Exercise requirements:
Your answer must be every line of the data that contains "Akromegali".

Input for this task:
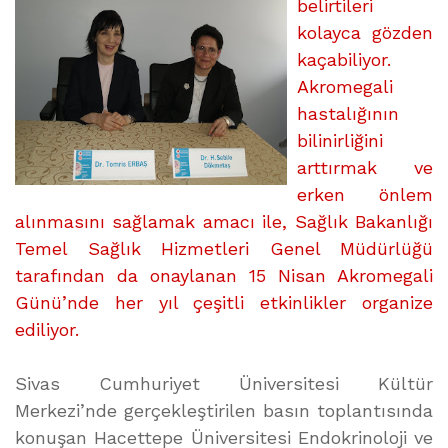
AZALTIYOR
belirtileri
üzerine
kolayca gözden
kaçabiliyor.
Akromegali
hastalığının
bilinirliğini
arttırmak ve
erken önlem
alınmasını sağlamak amacı ile, Sağlık Bakanlığı
Temel Sağlık Hizmetleri Genel Müdürlüğü
tarafından da onaylanan 15 Nisan Akromegali
Günü’nde her yıl çeşitli etkinlikler organize
ediliyor.
Sivas Cumhuriyet Üniversitesi Kültür
Merkezi’nde gerçekleştirilen basın toplantısında
konuşan Hacettepe Üniversitesi Endokrinoloji ve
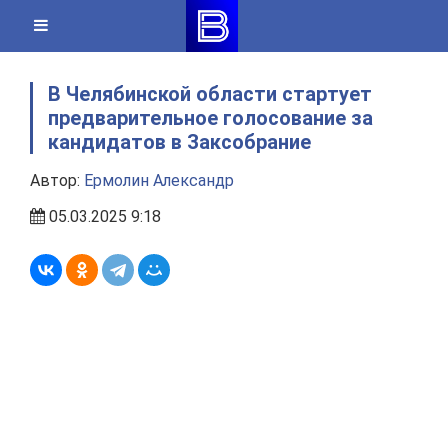
Skip
to
content
В Челябинской области стартует
предварительное голосование за
кандидатов в Заксобрание
Автор:
Ермолин Александр
05.03.2025 9:18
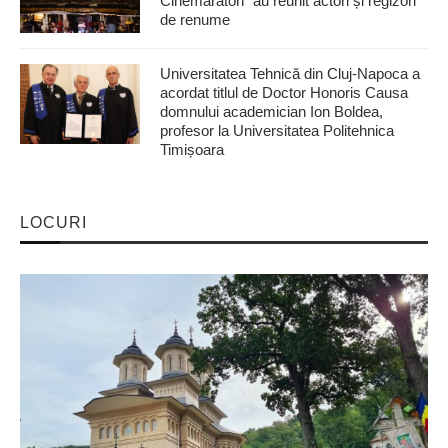
Cinemaraton” au reunit actori și regizori
de renume
Universitatea Tehnică din Cluj-Napoca a
acordat titlul de Doctor Honoris Causa
domnului academician Ion Boldea,
profesor la Universitatea Politehnica
Timișoara
LOCURI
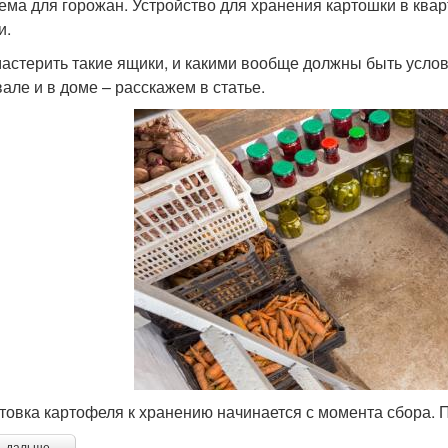
ема для горожан. Устройство для хранения картошки в квар
и.
мастерить такие ящики, и какими вообще должны быть услов
вале и в доме – расскажем в статье.
товка картофеля к хранению начинается с момента сбора. 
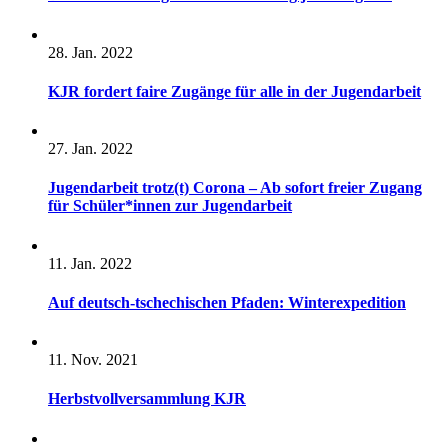
28. Jan. 2022
KJR fordert faire Zugänge für alle in der Jugendarbeit
27. Jan. 2022
Jugendarbeit trotz(t) Corona – Ab sofort freier Zugang
für Schüler*innen zur Jugendarbeit
11. Jan. 2022
Auf deutsch-tschechischen Pfaden: Winterexpedition
11. Nov. 2021
Herbstvollversammlung KJR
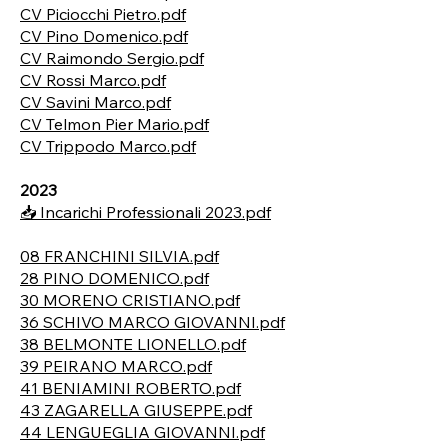
CV Piciocchi Pietro.pdf
CV Pino Domenico.pdf
CV Raimondo Sergio.pdf
CV Rossi Marco.pdf
CV Savini Marco.pdf
CV Telmon Pier Mario.pdf
CV Trippodo Marco.pdf
2023
📥 Incarichi Professionali 2023.pdf
08 FRANCHINI SILVIA.pdf
28 PINO DOMENICO.pdf
30 MORENO CRISTIANO.pdf
36 SCHIVO MARCO GIOVANNI.pdf
38 BELMONTE LIONELLO.pdf
39 PEIRANO MARCO.pdf
41 BENIAMINI ROBERTO.pdf
43 ZAGARELLA GIUSEPPE.pdf
44 LENGUEGLIA GIOVANNI.pdf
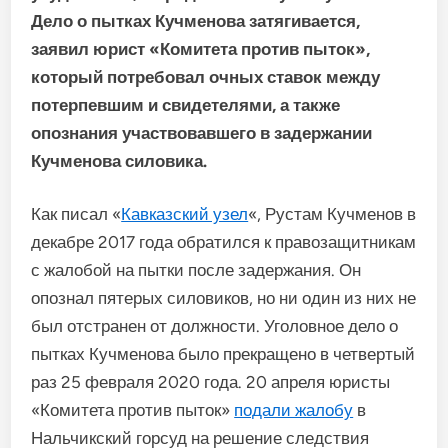
Дело о пытках Кучменова затягивается,
заявил юрист «Комитета против пыток»,
который потребовал очных ставок между
потерпевшим и свидетелями, а также
опознания участвовавшего в задержании
Кучменова силовика.
Как писал «
Кавказский узел
«, Рустам Кучменов в
декабре 2017 года обратился к правозащитникам
с жалобой на пытки после задержания. Он
опознал пятерых силовиков, но ни один из них не
был отстранен от должности. Уголовное дело о
пытках Кучменова было прекращено в четвертый
раз 25 февраля 2020 года. 20 апреля юристы
«Комитета против пыток»
подали жалобу
в
Нальчикский горсуд на решение следствия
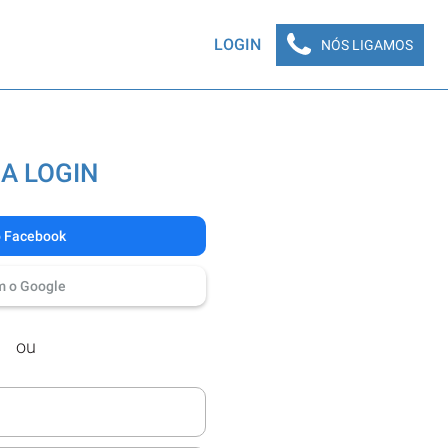
LOGIN
NÓS LIGAMOS
A LOGIN
o Facebook
m o Google
ou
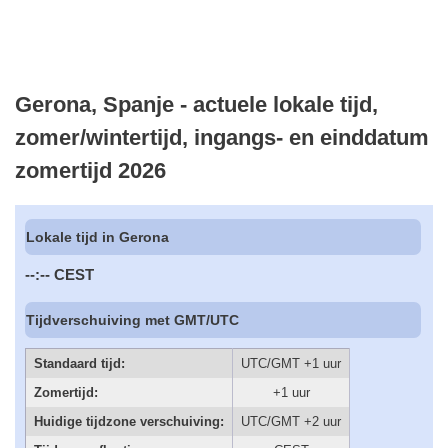
Gerona, Spanje - actuele lokale tijd,
zomer/wintertijd, ingangs- en einddatum
zomertijd 2026
Lokale tijd in Gerona
--:--
CEST
Tijdverschuiving met GMT/UTC
Standaard tijd:
UTC/GMT +1 uur
Zomertijd:
+1 uur
Huidige tijdzone verschuiving:
UTC/GMT +2 uur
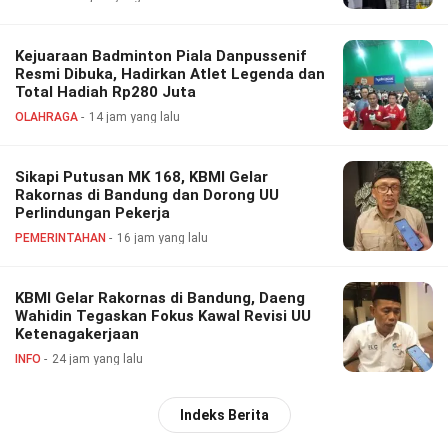
Kejuaraan Badminton Piala Danpussenif
Resmi Dibuka, Hadirkan Atlet Legenda dan
Total Hadiah Rp280 Juta
OLAHRAGA
14 jam yang lalu
Sikapi Putusan MK 168, KBMI Gelar
Rakornas di Bandung dan Dorong UU
Perlindungan Pekerja
PEMERINTAHAN
16 jam yang lalu
KBMI Gelar Rakornas di Bandung, Daeng
Wahidin Tegaskan Fokus Kawal Revisi UU
Ketenagakerjaan
INFO
24 jam yang lalu
Indeks Berita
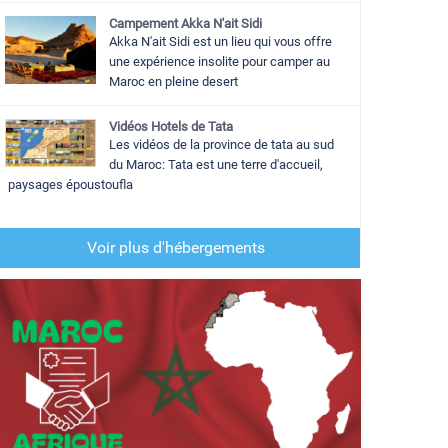
Campement Akka N'ait Sidi
Akka N'ait Sidi est un lieu qui vous offre
une expérience insolite pour camper au
Maroc en pleine desert
Vidéos Hotels de Tata
Les vidéos de la province de tata au sud
du Maroc: Tata est une terre d'accueil,
paysages époustoufla
Voir plus d'hébergements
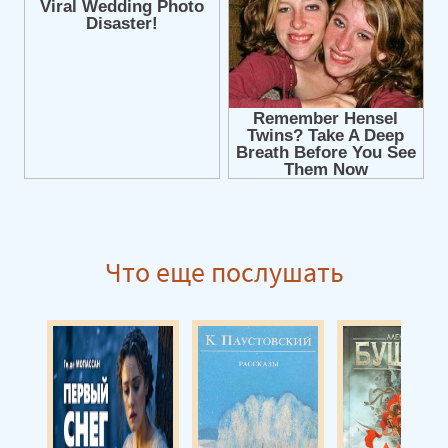
Что еще послушать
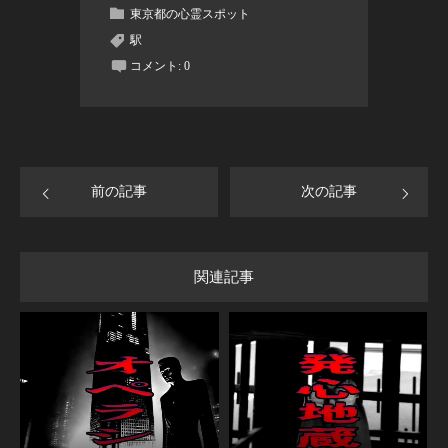
東京都の心霊スポット
駅
コメント:
0
前の記事
次の記事
関連記事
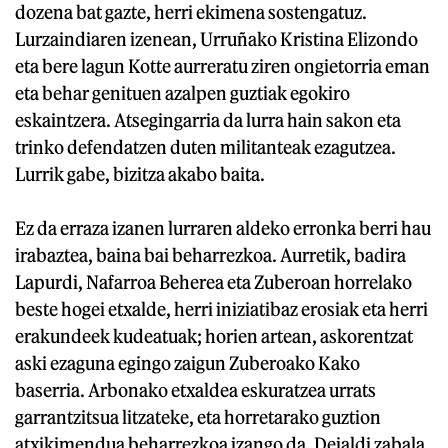
dozena bat gazte, herri ekimena sostengatuz.
Lurzaindiaren izenean, Urruñako Kristina Elizondo
eta bere lagun Kotte aurreratu ziren ongietorria eman
eta behar genituen azalpen guztiak egokiro
eskaintzera. Atsegingarria da lurra hain sakon eta
trinko defendatzen duten militanteak ezagutzea.
Lurrik gabe, bizitza akabo baita.
Ez da erraza izanen lurraren aldeko erronka berri hau
irabaztea, baina bai beharrezkoa. Aurretik, badira
Lapurdi, Nafarroa Beherea eta Zuberoan horrelako
beste hogei etxalde, herri iniziatibaz erosiak eta herri
erakundeek kudeatuak; horien artean, askorentzat
aski ezaguna egingo zaigun Zuberoako Kako
baserria. Arbonako etxaldea eskuratzea urrats
garrantzitsua litzateke, eta horretarako guztion
atxikimendua beharrezkoa izango da. Deialdi zabala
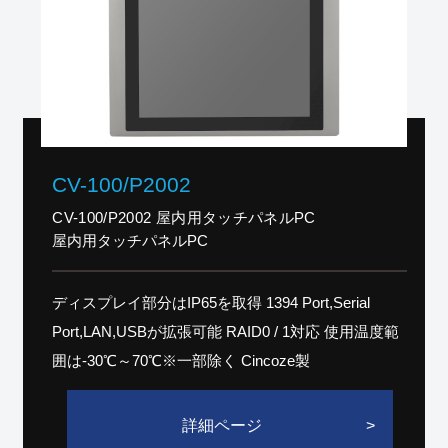
CV-100/P2002
CV-100/P2002 屋内用タッチパネルPC
屋内用タッチパネルPC
ディスプレイ部分はIP65を取得 1394 Port,Serial
Port,LAN,USBが拡張可能 RAID0 / 1対応 使用温度範
囲は-30℃～70℃※一部除く Cincoze製
詳細ページ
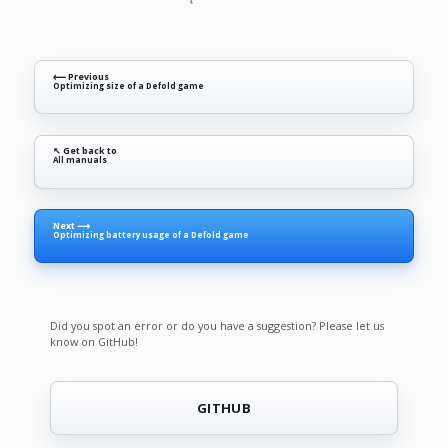
⟵ Previous
Optimizing size of a Defold game
↖ Get back to
All manuals
Next ⟶
Optimizing battery usage of a Defold game
Did you spot an error or do you have a suggestion? Please let us
know on GitHub!
GITHUB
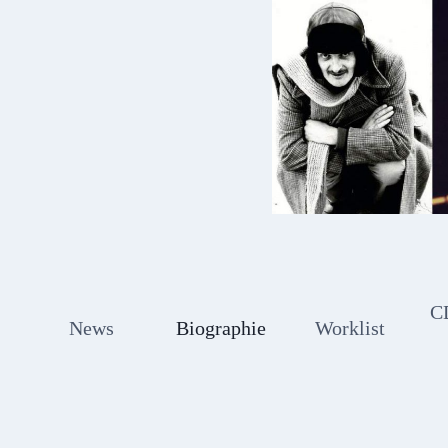
Zum
Inhalt
springen
C
News
Biographie
Worklist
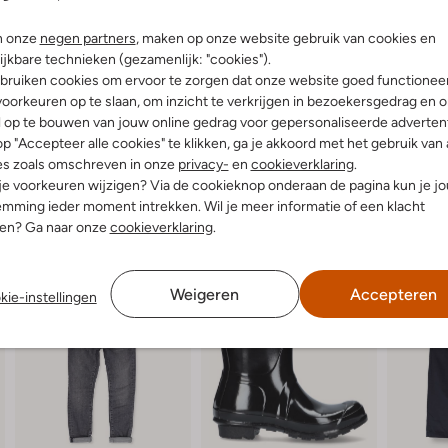
langs het strand. Combineer ze m
korte broek voor een frisse, zom
n onze
negen partners
, maken op onze website gebruik van cookies en
comfort, maar voegen ook een subt
ijkbare technieken (gezamenlijk: "cookies").
dagen met deze veelzijdige acces
bruiken cookies om ervoor te zorgen dat onze website goed functionee
oorkeuren op te slaan, om inzicht te verkrijgen in bezoekersgedrag en 
l op te bouwen van jouw online gedrag voor gepersonaliseerde advertent
p "Accepteer alle cookies" te klikken, ga je akkoord met het gebruik van 
es zoals omschreven in onze
privacy-
en
cookieverklaring
.
 je voorkeuren wijzigen? Via de cookieknop onderaan de pagina kun je j
mming ieder moment intrekken. Wil je meer informatie of een klacht
nen? Ga naar onze
cookieverklaring
.
Weigeren
Accepteren
kie-instellingen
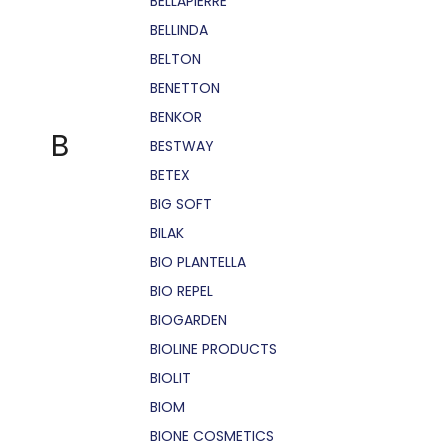
BELLÁPIERRE
BELLINDA
BELTON
BENETTON
BENKOR
B
BESTWAY
BETEX
BIG SOFT
BILAK
BIO PLANTELLA
BIO REPEL
BIOGARDEN
BIOLINE PRODUCTS
BIOLIT
BIOM
BIONE COSMETICS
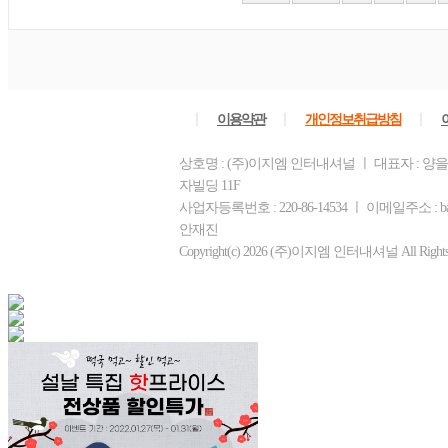
ㅣ
ㅣ
ㅣ
이용약관
개인정보취급방침
상호명 : (주)이지엠 인터내셔널 ㅣ 대표자 : 양을
자빌딩 11F
사업자등록번호 : 220-86-14534 ㅣ 이메일주소 : b
안재진
Copyright(c) 2026 (주)이지엠 인터내셔널 All Rights R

Solution to this problem:
Akromegali
tarafından da onaylanan 15 Nisan Akromegali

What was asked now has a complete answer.